(Beginning of PASSAGE)
Jared's story illustrates a growing national problem as the military faces increasing pressure to hit recruiting targets during an unpopular war.

Tracking by the Pentagon shows that complaints about recruiting improprieties are on pace to approach record highs set in 2003 and 2004. The active Army and the Reserve missed recruiting targets last year, and reports of recruiting abuses continue from across the country.

A family in Ohio reported that its mentally ill son was signed up, despite rules banning such enlistments and the fact that records about his illness were readily available.

In Houston, a recruiter warned a potential enlistee that if he backed out of a meeting he would be arrested.

And in Colorado, a high school student working undercover told recruiters he had dropped out and had a drug problem. The recruiter told the boy to fake a diploma and buy a product to help him beat a drug test.

Violations such as these forced the Army to halt recruiting for a day last May so recruiters could be retrained and reminded of the job's ethical requirements.

The Portland Army Recruiting Battalion Headquarters opened its investigation into Jared's case last week after his parents called The Oregonian and the newspaper began asking questions about his enlistment.

Maj. Curt Steinagel, commander of the Military Entrance Processing Station in Portland, said the papers filled out by Jared's recruiters contained no indication of his disability. Steinagel acknowledged that the current climate is tough on recruiters here and elsewhere.

"I can't speak for the Army," he said, "but it's no secret that recruiters stretch and bend the rules because of all the pressure they're under. The problem exists, and we all know it exists."
(End of PASSAGE)
**ASSIGNMENT 1:**
In the passage on military recruiting, why did the Army stop recruiting for a day last May?
**ASSIGNMENT 2:**
List every place name that appears in the military recruiting passage.
**ASSIGNMENT 3:**
Proceed with the article on military recruiting, picking up after its last sentence.
(Beginning of EXTRACTED ENTRIES)
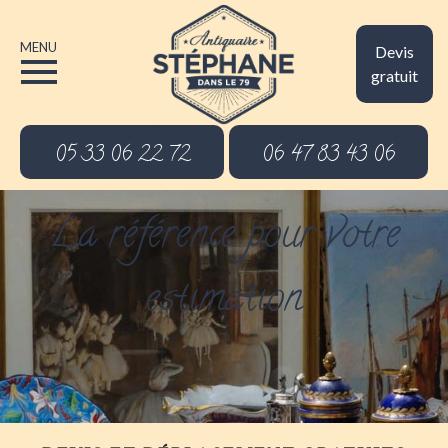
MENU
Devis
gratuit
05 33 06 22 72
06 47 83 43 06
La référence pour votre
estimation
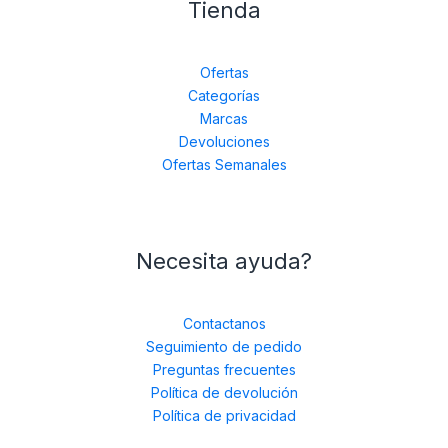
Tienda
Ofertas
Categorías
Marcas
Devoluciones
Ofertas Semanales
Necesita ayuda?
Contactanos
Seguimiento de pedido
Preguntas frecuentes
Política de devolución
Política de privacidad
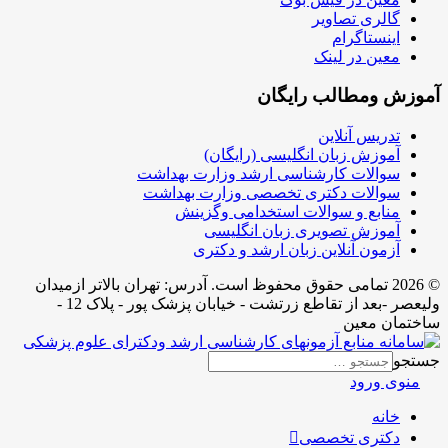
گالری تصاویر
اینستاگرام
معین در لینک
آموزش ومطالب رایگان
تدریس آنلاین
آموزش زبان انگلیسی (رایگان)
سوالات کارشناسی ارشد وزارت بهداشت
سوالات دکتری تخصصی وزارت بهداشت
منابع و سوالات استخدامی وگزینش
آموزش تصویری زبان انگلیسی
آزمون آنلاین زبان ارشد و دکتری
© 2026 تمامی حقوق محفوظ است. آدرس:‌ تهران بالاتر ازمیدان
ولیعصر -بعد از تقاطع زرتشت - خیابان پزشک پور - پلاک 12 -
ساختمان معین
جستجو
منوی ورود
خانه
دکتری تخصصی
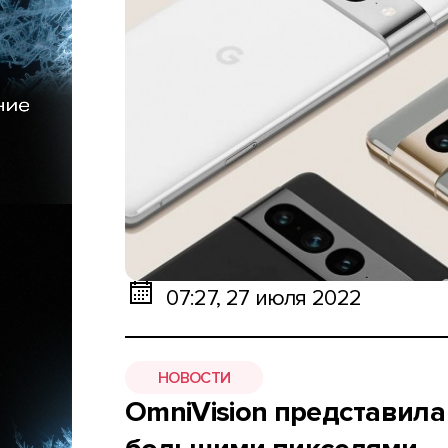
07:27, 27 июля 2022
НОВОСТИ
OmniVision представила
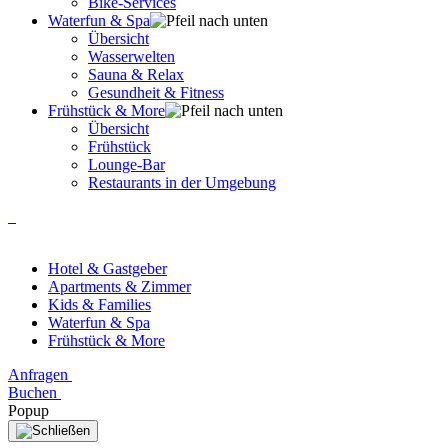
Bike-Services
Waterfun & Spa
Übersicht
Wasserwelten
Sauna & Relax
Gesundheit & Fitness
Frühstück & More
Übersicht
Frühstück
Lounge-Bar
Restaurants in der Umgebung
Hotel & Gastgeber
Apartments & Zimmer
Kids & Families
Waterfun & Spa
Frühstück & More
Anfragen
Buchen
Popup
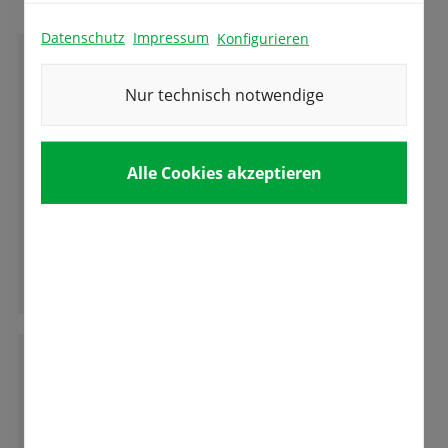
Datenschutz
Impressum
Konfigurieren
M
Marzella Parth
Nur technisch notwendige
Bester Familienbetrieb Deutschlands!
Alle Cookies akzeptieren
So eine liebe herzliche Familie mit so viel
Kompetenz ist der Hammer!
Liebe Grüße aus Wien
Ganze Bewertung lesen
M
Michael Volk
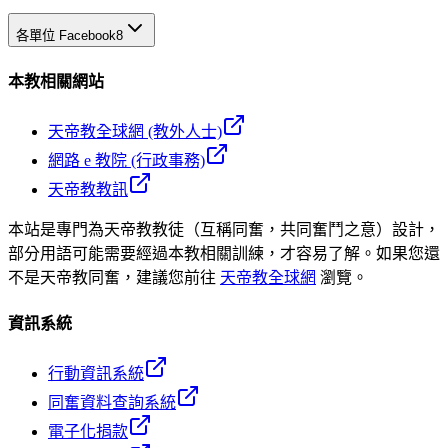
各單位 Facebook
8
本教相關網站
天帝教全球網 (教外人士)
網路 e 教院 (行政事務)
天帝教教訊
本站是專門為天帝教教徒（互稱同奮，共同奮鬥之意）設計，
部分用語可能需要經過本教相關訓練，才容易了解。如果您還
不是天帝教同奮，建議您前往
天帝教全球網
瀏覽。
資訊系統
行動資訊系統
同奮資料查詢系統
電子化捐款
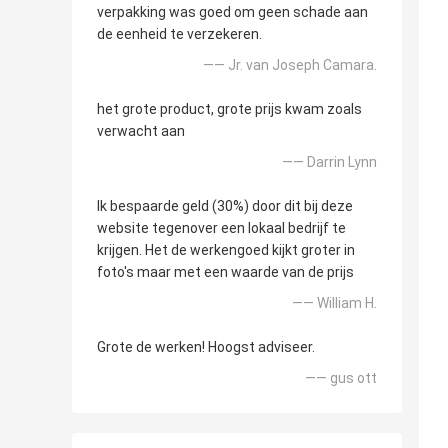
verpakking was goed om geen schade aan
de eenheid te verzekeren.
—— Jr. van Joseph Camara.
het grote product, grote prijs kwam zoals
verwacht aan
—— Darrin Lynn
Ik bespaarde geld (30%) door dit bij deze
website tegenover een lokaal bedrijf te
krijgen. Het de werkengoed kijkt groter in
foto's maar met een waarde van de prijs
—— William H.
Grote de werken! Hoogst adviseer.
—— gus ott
(End of EXTRACTED ENTRIES)
**EXPECTED ANSWER 1:**
So that recruiters could be retrained and reminded of the job's ethical requirements.

**EXPECTED ANSWER 2:**
Ohio, Houston, Colorado, Portland

**EXPECTED ANSWER 3:**
Diagnosis and struggle

Jared lives in a tiny brown house in Southeast Portland that looks as worn out as his parents do when they get home from work.

Paul Guinther, 57, labors 50 to 60 hour weeks as a painter-sandblaster at Sundial Marine Tug & Barge Works in Troutdale. His wife, Brenda, 50, has the graveyard housekeeping shift at Kaiser Permanente Sunnyside Medical Center in Clackamas.

The couple got together nearly 16 years ago when Jared was 3. Brenda, who had two young children of her own, immediately noticed that Jared was different and pushed Paul to have the boy tested.

"Jared would play with buttons for hours on end," she said. "He'd play with one toy for days. Loud noises bothered him. He was scared to death of the toilet flushing, the lawn mower."

Jared didn't speak until he was almost 4 and could not tolerate the feel of grass on his feet.

Doctors diagnosed him with moderate to severe autism, a developmental disorder that strikes when children are toddlers. It causes problems with social interaction, language and intelligence. No one knows its cause or cure.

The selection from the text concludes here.